---------- Given text ----------
3 Top Reinsurance Stocks for 2017

Reinsurance can be a highly profitable business for insurers that are smart about underwriting and investing. In fact, smart reinsurance underwriting is the primary reason Warren Buffett-led conglomerate Berkshire Hathaway (NYSE: BRK-A) (NYSE: BRK-B) has grown into a $415 billion operation with dozens of subsidiary companies. Here's a quick look at what the reinsurance business is, and three top reinsurance stocks you may want to consider for your portfolio.

What is reinsurance?

Simply put, reinsurance is insurance for insurance companies. In other words, reinsurance allows insurance companies to lower their overall risk, or their exposure to a specific catastrophic event. For example, Hurricane Andrew caused $15.5 billion in damage in Florida in 1992, causing several insurers to become insolvent. Reinsurance can limit insurance companies' exposure to events like this and prevent a similar financial catastrophe from occurring.

Reinsurance can cover all of an insurer's risk, such as covering all claims over a certain amount. Or reinsurers can insure against a specific risk factor -- like a hurricane.

How reinsurance companies make money

My colleague Dan Caplinger recently wrote an excellent article about how reinsurance companies work, but here's the short version.

Reinsurance companies have two ways of making money. If they collect more money in premiums than they pay out to cover claims, they generate an underwriting profit. In addition, and just as important, insurance companies invest the premiums they collect, which earns income until they have to pay claims.

1. Berkshire Hathaway

Insurance has been a cornerstone of Berkshire Hathaway's growth strategy for many years, and Buffett specifically referred to the insurance business as Berkshire's "most important sector" in his most recent letter to shareholders.

Reinsurance makes up nearly 70% of Berkshire's insurance operations, in terms of float size. The Berkshire Hathaway Reinsurance Group, which focuses on property-casualty reinsurance, is by far the largest of Berkshire's insurance subsidiaries, followed by General Re. To put the size of these companies into perspective, well-known auto insurer Geico is the third largest.

In 2016, the two companies combined for more than $1 billion in underwriting profit, and Berkshire has a fantastic record of investing its collected premiums. In fact, investing the float has been Berkshire's primary growth mechanism over the years. As Buffett said, the insurance business has been "the engine that has propelled our expansion since 1967."

To be clear, Berkshire isn't a pure play on the insurance industry. The company owns about 50 non-insurance subsidiaries, including Duracell, Fruit of the Loom, and more, as well as a massive stock portfolio. However, reinsurance remains a major component of the company, so Berkshire could be a smart way to get exposure to the business while adding other streams of revenue. In fact, Buffett has said that should the insurance industry experience a $250 billion loss from some catastrophe, Berkshire's non-insurance businesses would allow the company to remain profitable, and to benefit from the financial disarray many other insurers would experience.

2. Reinsurance Group of America

Reinsurance Group of America (NYSE: RGA), also known as RGA, provides reinsurance solutions to the life- and health-insurance industries. The company has approximately $3 trillion of life reinsurance in force and total assets of $53.1 billion, and it's the third-largest life and health reinsurer in terms of revenue. RGA operates in 26 countries around the world and claims to be the only pure-play global life reinsurance company.
----------
Instruction 1
In the reinsurance stocks article, how much damage did Hurricane Andrew cause in Florida in 1992?
---------- Entries shown ----------
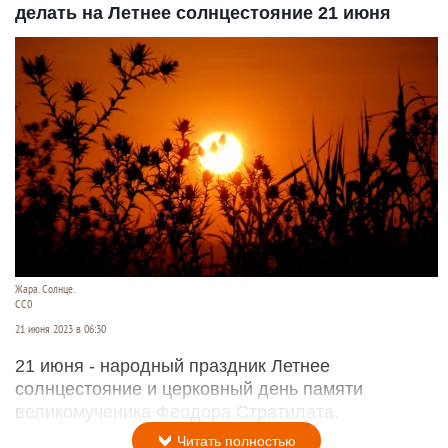
делать на Летнее солнцестояние 21 июня
Жара. Солнце.
СС0
21 июня 2023 в 06:30
21 июня - народный праздник Летнее
солнцестояние и церковный день памяти
великомученика Феодора Стратилата.
Читать полностью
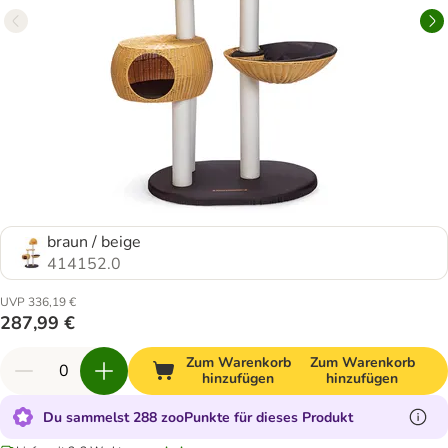
braun / beige
414152.0
UVP 336,19 €
287,99 €
Zum Warenkorb
Zum Warenkorb
hinzufügen
hinzufügen
Du sammelst 288 zooPunkte für dieses Produkt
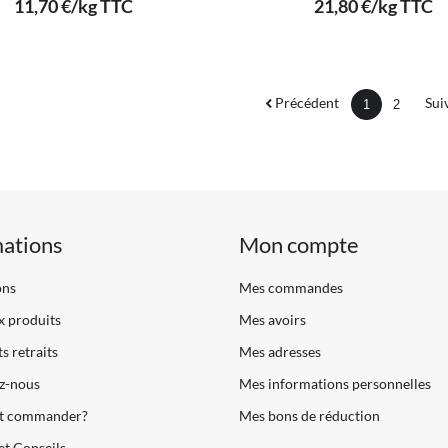
11,70 €/kg TTC
21,80 €/kg TTC
Précédent
Sui
1
2
mations
Mon compte
ons
Mes commandes
 produits
Mes avoirs
s retraits
Mes adresses
z-nous
Mes informations personnelles
 commander?
Mes bons de réduction
et Conseils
----------
Instruction 2
Please repeat the lines of the records from the one containing "11,70 €/kg TTC" through the last line of the records, with both ends included.

Worked solution 1
$15.5 billion.

Worked solution 2
11,70 €/kg TTC
21,80 €/kg TTC
Précédent
Sui
1
2
mations
Mon compte
ons
Mes commandes
 produits
Mes avoirs
s retraits
Mes adresses
z-nous
Mes informations personnelles
 commander?
Mes bons de réduction
et Conseils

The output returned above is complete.